Selon l’article 3 de la loi du 5 juillet 1985 tendant à l'amélioration de la situation des victimes d'accidents de la circulation et à l'accélération des procédures d' indemnisation dite « Loi Badinter » :
« Les victimes, hormis les conducteurs de véhicules terrestres à moteur, sont indemnisées des dommages résultant des atteintes à leur personne qu'elles ont subis, sans que puisse leur être opposée leur propre faute à l'exception de leur faute inexcusable si elle a été la cause exclusive de l'accident. Les victimes désignées à l'alinéa précédent, lorsqu'elles sont âgées de moins de seize ans ou de plus de soixante-dix ans, ou lorsque, quel que soit leur âge, elles sont titulaires, au moment de l'accident, d'un titre leur reconnaissant un taux d'incapacité permanente ou d'inva-lidité au moins égal à 80 p. 100, sont, dans tous les cas, indemnisées des dommages résul-tant des atteintes à leur personne qu'elles ont subis. Toutefois, dans les cas visés aux deux alinéas précédents, la victime n'est pas indemnisée par l'auteur de l'accident des dommages résultant des atteintes à sa personne lorsqu'elle a volontairement recherché le dommage qu'elle a subi. »
Selon la jurisprudence, est inexcusable, au sens de l’article 3 de la loi du 5 juillet 1985, la faute volontaire, d’une exceptionnelle gravité, exposant sans raison valable son auteur à un danger dont il aurait dû avoir conscience.
Le 15 février 2012, une jeune femme de 32 ans, assise à l’arrière d’un taxi qui circulait sur l’autoroute à 90km/h, ouvre brutalement la portière coulissante, bascule de tout son poids sur la chaussée et se blesse grièvement. L’assureur refuse de prendre en charge le sinistre et invoque pour cela la faute inexcusable de la victime sur le fondement de l’article 3 de la loi du 5 juillet 1985.
La victime et sa famille assignent l’assureur en indemnisation de leurs préjudices.
Par arrêt du 10 décembre 2015 de la Cour d’appel de Chambéry, l’assureur est condamné à réparer l’intégralité des préjudices subis par la victime et ses proches. La Cour d’appel estime que la victime était, au moment de l’accident, dans « un état de confusion mentale ou à tout le moins d’absence momentanée de discernement privant sa faute de caractère volontaire permettant de la qualifier d’inexcusable ».

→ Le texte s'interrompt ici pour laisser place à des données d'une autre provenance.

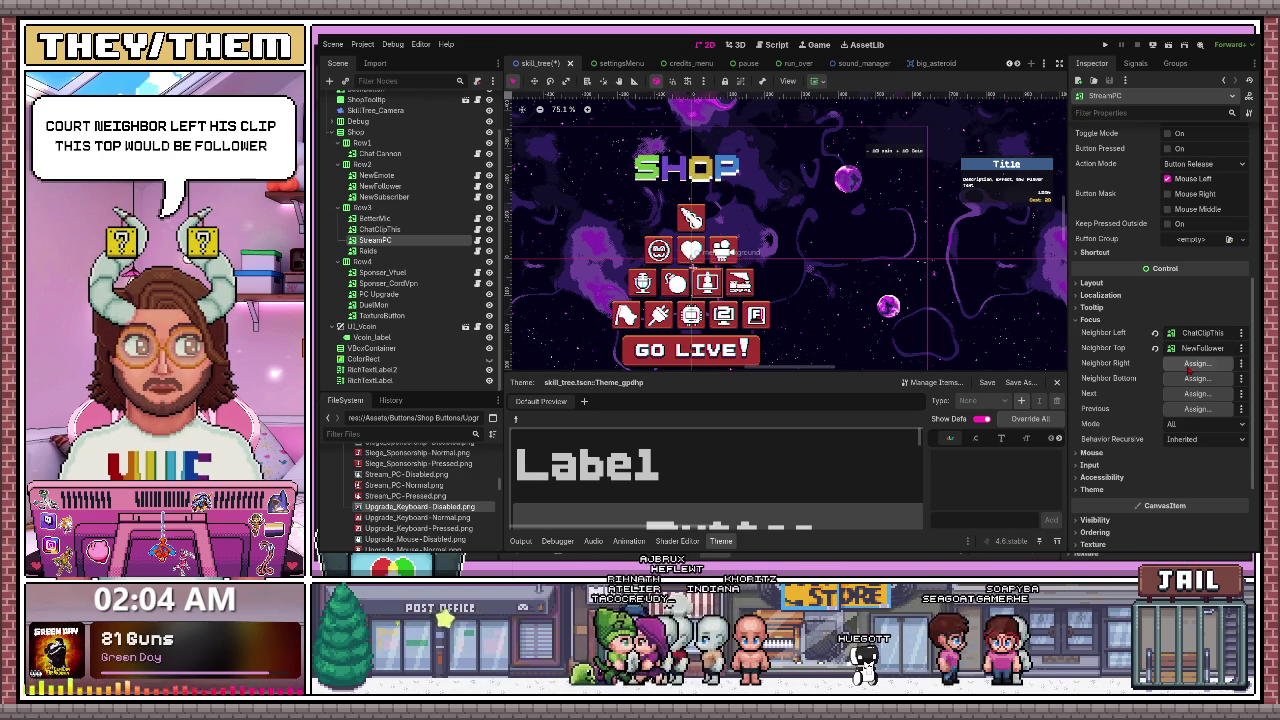
key("ctrl+v")
scroll(620, 360, "up", 2)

L’assureur se pourvoit en cassation, il récuse cette décision soulevant, entre autre, des preuves insuffisantes pour exclure la faute inexcusable de la victime afin de voir reconnaître la responsabilité de la victime et voir exclue sa condamnation.

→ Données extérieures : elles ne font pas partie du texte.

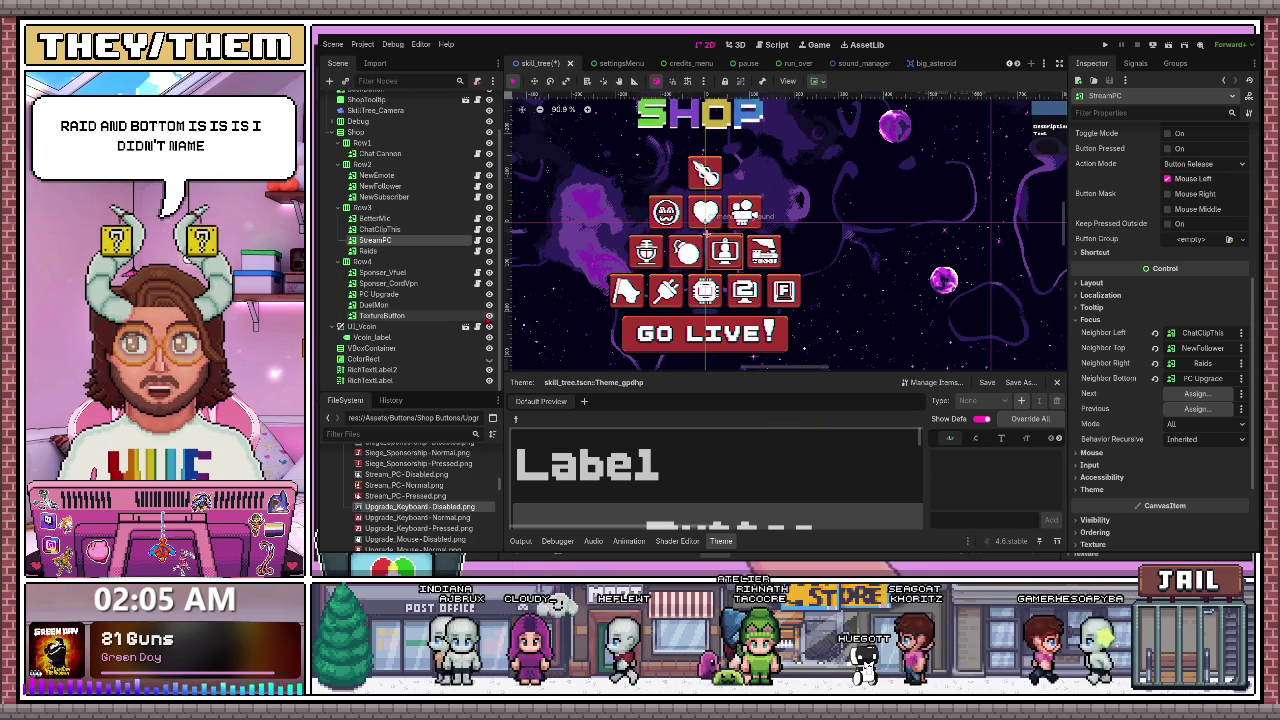
left_click(421, 314)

Par arrêt du 2 mars 2017 n° 16-11.986, la Haute juridiction rejette le pourvoi :
« Mais attendu qu’ayant relevé que, d’abord, selon la mère de Mme E .X..., celle-ci avait souffert en 2001 puis à nouveau en 2011 de crises de “bouffées délirantes”, qu’ensuite, selon le témoignage de Mme I .X...(sœur), corroboré par ceux de sa mère et de son frère aîné, Mme E.X... avait, durant les deux jours passés à l’hôtel à Val Thorens, manifesté de manière de plus en plus caractérisée des signes d’une nouvelle crise : nombreux réveils au cours de la nuit en tenant des propos confus, état de prostration et impossibilité de dialoguer avec elle, ce qui avait rendu nécessaire son examen par un médecin qui lui avait donné du Tranxène, qu’enfin, Mme I.X... avait ajouté que, dans le taxi emprunté pour quitter la station, il lui était apparu que l’état de sa sœur se dégradait, celle-ci ayant les yeux révulsés, la tête enfoncée dans sa capuche et ne répondant à aucune question, et qu’après l’entrée sur l’autoroute, elle avait dit avoir besoin d’air, avait ouvert brusquement la porte du véhicule et avait basculé sur la chaussée, c’est par une appréciation souveraine que la cour d’appel, qui n’était pas tenue de s’expliquer sur les éléments de preuve qu’elle décidait de ne pas retenir et qui n’a ni dénaturé la pièce visée par la cinquième branche du moyen, ni inversé la charge de la preuve, a estimé que Mme Eglantine X... était dans un état de confusion mentale ou, à tout le moins, d’absence momentanée de discernement au moment de l’accident, ce dont elle a exactement déduit que celle-ci n’avait pas commis de faute inexcusable ; qu’elle a ainsi légalement justifié sa décision (…) »
La Cour de cassation rappelle le principe de la libre appréciation des éléments de preuve des juges. La décision est favorable à la victime qui verra confirmé, sans limitation, son droit à la réparation intégrale de ses préjudices.